Carriden Estate Sawmill

As the timber on the Carriden estate matured it was decided to construct a water-powered sawmill onto the west side of the stable block.  The location was chosen for the ease with which water could be supplied from a dam constructed across the Muirhouses burn and the lade closely followed a Roman predecessor which led to a bathhouse for the adjacent Roman fort.  Remains of that bathhouse were encountered during the original excavation of the wheel pit in the 1850s.

Illus 1: Carriden Mill under Archaeological Excavation in 2006 looking north with the wheel pit on the right and the iron plates from the saw bench on the left. The trough taking water to the wheel is in the foreground with steps down to the wheel to its left.

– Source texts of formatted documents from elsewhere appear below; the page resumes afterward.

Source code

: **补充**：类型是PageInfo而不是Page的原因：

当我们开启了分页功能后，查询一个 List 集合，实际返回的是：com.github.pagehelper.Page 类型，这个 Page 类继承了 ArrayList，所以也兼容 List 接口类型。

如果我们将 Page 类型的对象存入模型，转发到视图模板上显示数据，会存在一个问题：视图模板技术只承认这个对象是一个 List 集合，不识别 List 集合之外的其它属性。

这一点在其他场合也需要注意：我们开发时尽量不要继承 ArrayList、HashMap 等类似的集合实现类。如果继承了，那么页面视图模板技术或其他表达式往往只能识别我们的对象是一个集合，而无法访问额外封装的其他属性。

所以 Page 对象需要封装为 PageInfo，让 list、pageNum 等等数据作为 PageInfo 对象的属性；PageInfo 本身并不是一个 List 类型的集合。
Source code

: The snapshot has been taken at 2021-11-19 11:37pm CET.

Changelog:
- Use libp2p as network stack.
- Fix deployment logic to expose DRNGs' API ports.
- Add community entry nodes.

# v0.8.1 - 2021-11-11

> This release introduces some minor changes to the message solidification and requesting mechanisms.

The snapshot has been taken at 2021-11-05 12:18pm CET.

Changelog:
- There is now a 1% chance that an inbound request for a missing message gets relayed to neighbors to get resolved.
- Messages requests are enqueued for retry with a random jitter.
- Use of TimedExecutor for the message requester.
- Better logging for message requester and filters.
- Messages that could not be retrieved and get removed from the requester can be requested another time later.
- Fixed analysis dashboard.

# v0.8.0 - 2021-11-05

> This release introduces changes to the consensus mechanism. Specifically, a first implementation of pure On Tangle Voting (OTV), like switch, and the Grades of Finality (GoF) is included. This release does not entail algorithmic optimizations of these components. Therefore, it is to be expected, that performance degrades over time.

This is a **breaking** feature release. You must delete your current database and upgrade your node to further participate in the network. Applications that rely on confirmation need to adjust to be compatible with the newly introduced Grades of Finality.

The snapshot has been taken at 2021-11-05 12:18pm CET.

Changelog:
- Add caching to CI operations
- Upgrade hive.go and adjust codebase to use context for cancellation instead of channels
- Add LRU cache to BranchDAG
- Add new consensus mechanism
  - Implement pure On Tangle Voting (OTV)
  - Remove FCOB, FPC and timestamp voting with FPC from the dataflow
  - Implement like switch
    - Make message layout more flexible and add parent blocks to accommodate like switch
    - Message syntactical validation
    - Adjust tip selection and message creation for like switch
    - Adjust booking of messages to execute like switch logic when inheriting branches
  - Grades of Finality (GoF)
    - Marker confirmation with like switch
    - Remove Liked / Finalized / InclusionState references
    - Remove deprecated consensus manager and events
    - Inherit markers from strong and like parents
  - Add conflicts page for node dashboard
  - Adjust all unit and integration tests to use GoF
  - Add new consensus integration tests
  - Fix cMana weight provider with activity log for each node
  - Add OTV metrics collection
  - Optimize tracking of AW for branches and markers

The dam on the Muirhouses Burn created a pond in the steep sided valley and a second reservoir was added to the east to provide supplementary water.  The damhead was replaced in concrete sometime around 1920 and the mill continued in operation until the Second World War.  Thereafter it was abandoned and the building slowly decayed.  The roof was still present in 1978 but collapsed shortly thereafter.

The wheel was of 16ft diameter; the outer circumference made up of cast iron panels bolted together.  Slots on the inside of the panels took the timber paddles, strengthened by steel tie-bars.  The axle sat in cast iron bushes with that on the west resting on an inspection path accessed by a steep stone stair.  The pit had been floored over and part of the travelling saw bench sat on it.  This bench continued on to the solid ground to the north.  Originally it was driven directly from gearing, but latterly it was through a secondary pit to the west which housed a static circular saw.

Illus 2: Carriden Mill with the saw pit in the foreground, the travelling saw bench to the back left and the water wheel back right. Looking east.